Ahead of a recent solo show at Crossley Gallery, Dean Clough, Jo focused on the idea of ‘Edgelands’. “For me, this is a multi-layered term which could include those landscapes which are neither rural nor urban but ‘in-between’. The term, coined by Marion Shoard and followed up by Richard Mabey’s 1973 study ‘The Unofficial Countryside‘, is the title of a 2012 book by poets Paul Farley and Michael Symmons Roberts, with the sub-title ‘Journeys into England’s True Wilderness‘. The authors cover such subjects as canals, wasteland, business parks, ruins, landfill and many more. This was part of my reading list a couple of years ago and fed into my art ideas.” The artist has read many books and poems on the subject of ‘wilderness’, and believes the notion in some way relates to the unconscious mind.
With ‘Edgelands’ in mind as a theme, Jo realised part of the way through the project that she was trying to be ‘too literal’ in her work: “‘Trying’ and ‘literal’ are not part of my working method; I swung enthusiastically in to a more abstract and highly coloured body of work with a less obvious connection to landscape, freer and more confident. So, as the great John Cage said, “There’s ideas, and then there’s what happens”.” In the end, Jo’s exhibition, entitled ‘Open Pathways‘, consisted of a combination of new work and some older pieces that fit the theme. She did not abandon the notion of ‘edgelands’, creating some small works on paper in mixed media that related to it.
The end of this exhibition may prove to mark a turning point in Jo’s work.
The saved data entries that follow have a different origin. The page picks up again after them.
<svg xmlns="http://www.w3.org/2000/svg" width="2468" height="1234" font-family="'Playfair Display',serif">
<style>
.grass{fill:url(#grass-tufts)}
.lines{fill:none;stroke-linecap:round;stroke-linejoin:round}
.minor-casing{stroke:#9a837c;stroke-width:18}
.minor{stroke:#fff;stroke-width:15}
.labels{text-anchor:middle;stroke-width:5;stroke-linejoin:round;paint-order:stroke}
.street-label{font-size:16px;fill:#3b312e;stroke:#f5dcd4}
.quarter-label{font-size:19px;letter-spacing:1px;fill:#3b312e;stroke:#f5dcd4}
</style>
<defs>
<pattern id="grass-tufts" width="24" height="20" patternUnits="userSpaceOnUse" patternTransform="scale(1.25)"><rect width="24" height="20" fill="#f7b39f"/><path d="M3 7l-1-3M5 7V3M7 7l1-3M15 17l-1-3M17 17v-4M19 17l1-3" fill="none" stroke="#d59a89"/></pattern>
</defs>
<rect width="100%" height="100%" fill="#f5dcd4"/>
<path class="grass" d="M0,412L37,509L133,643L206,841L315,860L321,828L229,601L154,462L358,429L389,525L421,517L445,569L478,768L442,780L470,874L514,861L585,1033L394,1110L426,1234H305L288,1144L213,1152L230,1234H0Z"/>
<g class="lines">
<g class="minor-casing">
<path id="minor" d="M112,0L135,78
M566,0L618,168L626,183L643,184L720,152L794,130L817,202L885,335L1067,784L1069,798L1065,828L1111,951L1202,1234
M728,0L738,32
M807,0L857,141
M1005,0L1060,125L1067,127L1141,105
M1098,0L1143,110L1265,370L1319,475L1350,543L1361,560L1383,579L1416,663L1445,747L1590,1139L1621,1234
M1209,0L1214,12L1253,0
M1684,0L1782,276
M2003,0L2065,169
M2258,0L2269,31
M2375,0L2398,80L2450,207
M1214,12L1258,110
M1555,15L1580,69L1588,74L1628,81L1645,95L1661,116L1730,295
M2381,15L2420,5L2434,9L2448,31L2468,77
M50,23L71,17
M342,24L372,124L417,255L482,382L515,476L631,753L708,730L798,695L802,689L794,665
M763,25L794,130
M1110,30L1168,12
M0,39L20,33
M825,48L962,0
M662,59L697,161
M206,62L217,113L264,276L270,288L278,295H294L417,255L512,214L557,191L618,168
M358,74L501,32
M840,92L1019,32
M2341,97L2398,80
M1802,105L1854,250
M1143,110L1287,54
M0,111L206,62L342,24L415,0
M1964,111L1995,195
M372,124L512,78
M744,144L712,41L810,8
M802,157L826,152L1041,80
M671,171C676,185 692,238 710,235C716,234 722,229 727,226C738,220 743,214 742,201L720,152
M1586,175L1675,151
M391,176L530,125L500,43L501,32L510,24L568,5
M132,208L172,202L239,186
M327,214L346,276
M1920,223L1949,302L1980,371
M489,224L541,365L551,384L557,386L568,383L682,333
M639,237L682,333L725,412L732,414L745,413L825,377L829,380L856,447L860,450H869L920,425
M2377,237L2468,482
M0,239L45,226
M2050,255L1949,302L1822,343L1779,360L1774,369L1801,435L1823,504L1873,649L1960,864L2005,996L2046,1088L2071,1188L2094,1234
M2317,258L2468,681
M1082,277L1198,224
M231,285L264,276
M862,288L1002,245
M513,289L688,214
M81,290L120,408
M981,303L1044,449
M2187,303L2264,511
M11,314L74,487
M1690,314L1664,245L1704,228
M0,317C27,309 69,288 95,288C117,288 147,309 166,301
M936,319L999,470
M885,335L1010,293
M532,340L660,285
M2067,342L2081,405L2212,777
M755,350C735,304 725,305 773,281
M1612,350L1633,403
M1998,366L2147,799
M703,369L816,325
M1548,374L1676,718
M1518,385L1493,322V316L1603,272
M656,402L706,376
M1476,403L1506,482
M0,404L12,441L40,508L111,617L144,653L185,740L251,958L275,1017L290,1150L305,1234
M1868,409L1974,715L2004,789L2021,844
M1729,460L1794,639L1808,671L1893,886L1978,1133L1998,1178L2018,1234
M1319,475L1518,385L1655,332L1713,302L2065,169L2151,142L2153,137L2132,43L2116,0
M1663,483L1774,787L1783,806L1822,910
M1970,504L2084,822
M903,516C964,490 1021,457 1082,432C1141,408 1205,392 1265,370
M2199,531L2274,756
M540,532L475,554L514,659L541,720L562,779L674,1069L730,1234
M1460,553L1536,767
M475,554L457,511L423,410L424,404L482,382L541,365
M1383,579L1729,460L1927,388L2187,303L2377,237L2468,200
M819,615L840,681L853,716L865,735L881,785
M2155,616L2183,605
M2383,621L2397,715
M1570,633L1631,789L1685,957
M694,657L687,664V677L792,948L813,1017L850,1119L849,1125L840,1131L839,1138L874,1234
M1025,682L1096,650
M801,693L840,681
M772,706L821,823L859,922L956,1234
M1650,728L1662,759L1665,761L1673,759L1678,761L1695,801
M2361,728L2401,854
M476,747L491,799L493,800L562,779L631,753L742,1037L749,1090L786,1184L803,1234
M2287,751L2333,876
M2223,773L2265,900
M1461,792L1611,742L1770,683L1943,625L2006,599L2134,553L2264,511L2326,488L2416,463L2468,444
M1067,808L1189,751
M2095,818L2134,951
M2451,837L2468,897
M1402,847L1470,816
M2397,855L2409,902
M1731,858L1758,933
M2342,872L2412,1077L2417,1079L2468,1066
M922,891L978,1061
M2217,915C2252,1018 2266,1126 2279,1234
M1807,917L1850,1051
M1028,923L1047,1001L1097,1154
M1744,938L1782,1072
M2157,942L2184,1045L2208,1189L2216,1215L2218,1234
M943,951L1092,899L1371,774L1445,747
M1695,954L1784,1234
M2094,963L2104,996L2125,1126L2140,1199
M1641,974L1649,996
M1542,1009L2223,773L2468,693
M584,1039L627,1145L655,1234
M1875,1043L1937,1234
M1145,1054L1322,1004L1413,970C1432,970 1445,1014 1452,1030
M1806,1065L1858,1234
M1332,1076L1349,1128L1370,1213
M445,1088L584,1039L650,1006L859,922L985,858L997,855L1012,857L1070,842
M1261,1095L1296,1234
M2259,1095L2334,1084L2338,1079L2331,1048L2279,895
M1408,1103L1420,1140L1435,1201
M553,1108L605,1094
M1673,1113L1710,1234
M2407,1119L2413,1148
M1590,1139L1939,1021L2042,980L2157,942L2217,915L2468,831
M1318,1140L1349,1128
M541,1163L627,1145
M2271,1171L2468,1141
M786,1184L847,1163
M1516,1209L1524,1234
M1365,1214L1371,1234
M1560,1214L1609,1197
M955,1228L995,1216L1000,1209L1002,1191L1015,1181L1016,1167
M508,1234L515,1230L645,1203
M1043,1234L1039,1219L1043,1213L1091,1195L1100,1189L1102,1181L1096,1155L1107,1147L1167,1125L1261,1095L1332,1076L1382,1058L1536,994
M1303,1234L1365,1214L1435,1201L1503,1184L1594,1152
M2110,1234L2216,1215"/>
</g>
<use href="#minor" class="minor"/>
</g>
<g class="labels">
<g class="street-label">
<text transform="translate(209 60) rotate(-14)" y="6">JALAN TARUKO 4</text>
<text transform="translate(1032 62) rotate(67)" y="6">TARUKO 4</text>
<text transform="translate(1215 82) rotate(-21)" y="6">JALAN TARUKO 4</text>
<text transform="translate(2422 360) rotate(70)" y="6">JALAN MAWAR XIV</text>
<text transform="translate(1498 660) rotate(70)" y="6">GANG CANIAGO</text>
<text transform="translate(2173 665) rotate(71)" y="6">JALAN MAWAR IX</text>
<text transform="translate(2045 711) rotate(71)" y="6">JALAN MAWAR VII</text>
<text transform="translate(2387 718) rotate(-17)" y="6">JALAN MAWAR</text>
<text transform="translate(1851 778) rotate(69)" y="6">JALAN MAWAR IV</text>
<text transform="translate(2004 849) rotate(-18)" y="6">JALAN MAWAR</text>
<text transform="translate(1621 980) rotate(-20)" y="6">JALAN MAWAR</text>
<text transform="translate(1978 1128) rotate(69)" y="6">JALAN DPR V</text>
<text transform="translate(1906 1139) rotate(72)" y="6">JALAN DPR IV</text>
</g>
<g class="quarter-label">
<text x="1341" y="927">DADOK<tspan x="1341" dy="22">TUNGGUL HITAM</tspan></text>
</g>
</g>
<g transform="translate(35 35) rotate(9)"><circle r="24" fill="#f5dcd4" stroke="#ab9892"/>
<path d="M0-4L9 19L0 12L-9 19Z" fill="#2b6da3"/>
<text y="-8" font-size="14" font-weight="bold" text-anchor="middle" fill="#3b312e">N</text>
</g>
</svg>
Since its closure, Jo has produced few new pieces, but has begun to consider the many ideas that exist within previous work, reflecting on these and searching for new avenues of exploration. “I want to make drawing a bigger part of my practice as I feel this is always beneficial, and in the past I haven’t done enough of it.”
Jo cites several favourite contemporary art spaces, including The Hepworth Wakefield and Cupola Contemporary Art in Sheffield, marking the latter as a ‘lively and welcoming’ gallery. She also mentions Basement Arts Project and &model in Leeds, gesturing to the cutting-edge projects and exhibitions that grow within these organisations. And of course there is Dean Clough, her studio home, hosting a group of gallery spaces that offer several shows each year: “the main Crossley Gallery is a beautiful light space, and an excellent place to show paintings. I was fortunate to be offered a subsidised studio at Dean Clough as soon as I graduated in 1995. I have been there ever since, though not always in the same studio.”
In the past Jo has enjoyed working to themes for her painting, including ‘Walking the Coast‘ (see ‘Coast 3’), and a series based on lines from Emily Brontë’s poetry. More recently she has abandoned this method of working, opting to avoid working to references much beyond the painting itself. This allows for a greater degree of freedom and intuition while working. The artist increasingly works from her unconscious, something that fascinates her.